— Source passage —
——

In a nutshell here are his reasons interspersed with some of my own  comments:

  • The Google Honeymoon Ended
    I’ve seen this before, new  sites start out strong and then after about four weeks fall to their more  realistic organic placement on Google. If you evaluate the site in the first  several weeks that the site has been added to the index you may be placed well,  but check again in about 8 to 10 weeks for more realistic expectations on where  your site will normally reside so you can start improvements.

  • Google Sandbox Effect Started
    This isn’t talked about  much, but I have seen in highly competitive industries such as real estate  site’s not even get listed in the Google index until other sites have started to  link to it. They can sit in the sandbox all alone for as long as six months
    while Google evaluates where they belong organically. A good plan is to do  article writing for links during this period to start building links. Another  recommendation is to do press releases during this period to start building  legitimate links as well.

  • Algorithm Updates/Link Juice Lost
    With the Panda/Farmer  update having penalized many article syndication sites, I feel that Paul has  some good insight here in that your site may have had links from these sites  that were penalized and so your site dropped in placement as well.

  • Malware
    Don’t think you have it? Well if you have a  WordPress blog on-domain, you’d better be monitoring. Why wait until Google has  you banned or blocked in the organic results. It is better to proactively scan  your site and WordPress files on a regular basis. I was even hacked and never  had been before. It can happen to the best of us with serious consequences.

  • Server Issues
    Has your site been down? We have several  clients where they are hosted on small no name companies and on their Google
    Webmaster Control Panel the robot is constantly reporting it cannot find or  access files. Move to a new host when possible if you are seeing this problem.

  • Robot.txt File Problems
    Webmasters can get carried away  with permissions to the Google spider. I’ve seen two situations where the  webmaster inadvertently disallowed access in this important file that all search  engine indexing spiders access before they spider your website. Make sure you  have the correct permissions and block only the files you need to block.

——

— Tasks and exercises —
1) List the bullet headings in the passage on Google placement drops.
2) Duplicate the passage on Google placement drops from "In a nutshell" to "can start improvements.".

— Collected data —
——

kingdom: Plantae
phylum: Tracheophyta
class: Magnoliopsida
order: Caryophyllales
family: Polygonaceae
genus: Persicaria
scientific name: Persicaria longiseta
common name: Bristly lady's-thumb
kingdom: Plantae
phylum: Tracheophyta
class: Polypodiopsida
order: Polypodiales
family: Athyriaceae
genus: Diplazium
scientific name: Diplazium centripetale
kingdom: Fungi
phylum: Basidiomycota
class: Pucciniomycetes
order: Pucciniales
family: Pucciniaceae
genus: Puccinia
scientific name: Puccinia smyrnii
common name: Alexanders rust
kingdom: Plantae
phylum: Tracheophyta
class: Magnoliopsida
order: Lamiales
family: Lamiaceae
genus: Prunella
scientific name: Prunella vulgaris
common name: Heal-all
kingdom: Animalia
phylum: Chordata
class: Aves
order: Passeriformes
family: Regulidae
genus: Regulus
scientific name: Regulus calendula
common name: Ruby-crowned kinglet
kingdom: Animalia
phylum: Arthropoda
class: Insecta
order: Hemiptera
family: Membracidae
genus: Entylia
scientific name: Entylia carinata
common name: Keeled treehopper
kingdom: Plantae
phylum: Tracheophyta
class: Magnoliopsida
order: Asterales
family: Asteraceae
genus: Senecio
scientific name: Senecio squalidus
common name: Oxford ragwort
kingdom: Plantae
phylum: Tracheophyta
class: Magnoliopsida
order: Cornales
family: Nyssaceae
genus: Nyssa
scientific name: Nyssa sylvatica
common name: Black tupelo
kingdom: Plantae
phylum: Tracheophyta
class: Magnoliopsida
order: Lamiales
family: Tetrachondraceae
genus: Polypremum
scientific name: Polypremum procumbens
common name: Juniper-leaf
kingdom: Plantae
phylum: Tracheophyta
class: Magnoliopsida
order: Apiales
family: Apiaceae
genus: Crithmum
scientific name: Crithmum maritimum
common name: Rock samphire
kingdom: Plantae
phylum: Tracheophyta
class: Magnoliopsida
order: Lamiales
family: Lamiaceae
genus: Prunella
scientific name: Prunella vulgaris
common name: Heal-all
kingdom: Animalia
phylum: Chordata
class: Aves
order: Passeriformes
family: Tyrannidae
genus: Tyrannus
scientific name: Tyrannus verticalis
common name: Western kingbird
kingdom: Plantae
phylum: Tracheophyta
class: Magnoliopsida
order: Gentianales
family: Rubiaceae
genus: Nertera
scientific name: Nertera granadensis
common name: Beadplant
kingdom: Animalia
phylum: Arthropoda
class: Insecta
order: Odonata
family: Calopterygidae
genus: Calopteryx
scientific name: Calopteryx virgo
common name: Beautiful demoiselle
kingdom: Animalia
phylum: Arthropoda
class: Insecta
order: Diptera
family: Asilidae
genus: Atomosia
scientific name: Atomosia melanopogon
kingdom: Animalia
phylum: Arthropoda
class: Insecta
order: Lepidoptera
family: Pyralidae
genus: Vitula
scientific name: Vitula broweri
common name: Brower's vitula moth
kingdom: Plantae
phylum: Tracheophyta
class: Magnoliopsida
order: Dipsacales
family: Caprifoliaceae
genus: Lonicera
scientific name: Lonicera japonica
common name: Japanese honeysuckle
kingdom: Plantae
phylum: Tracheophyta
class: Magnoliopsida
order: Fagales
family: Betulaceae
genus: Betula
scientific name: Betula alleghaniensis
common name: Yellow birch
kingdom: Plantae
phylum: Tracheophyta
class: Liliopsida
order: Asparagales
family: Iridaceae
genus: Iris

——

— Your written answers —
1)
The Google Honeymoon Ended
Google Sandbox Effect Started
Algorithm Updates/Link Juice Lost
Malware
Server Issues
Robot.txt File Problems

2)
In a nutshell here are his reasons interspersed with some of my own  comments:

  • The Google Honeymoon Ended
    I’ve seen this before, new  sites start out strong and then after about four weeks fall to their more  realistic organic placement on Google. If you evaluate the site in the first  several weeks that the site has been added to the index you may be placed well,  but check again in about 8 to 10 weeks for more realistic expectations on where  your site will normally reside so you can start improvements.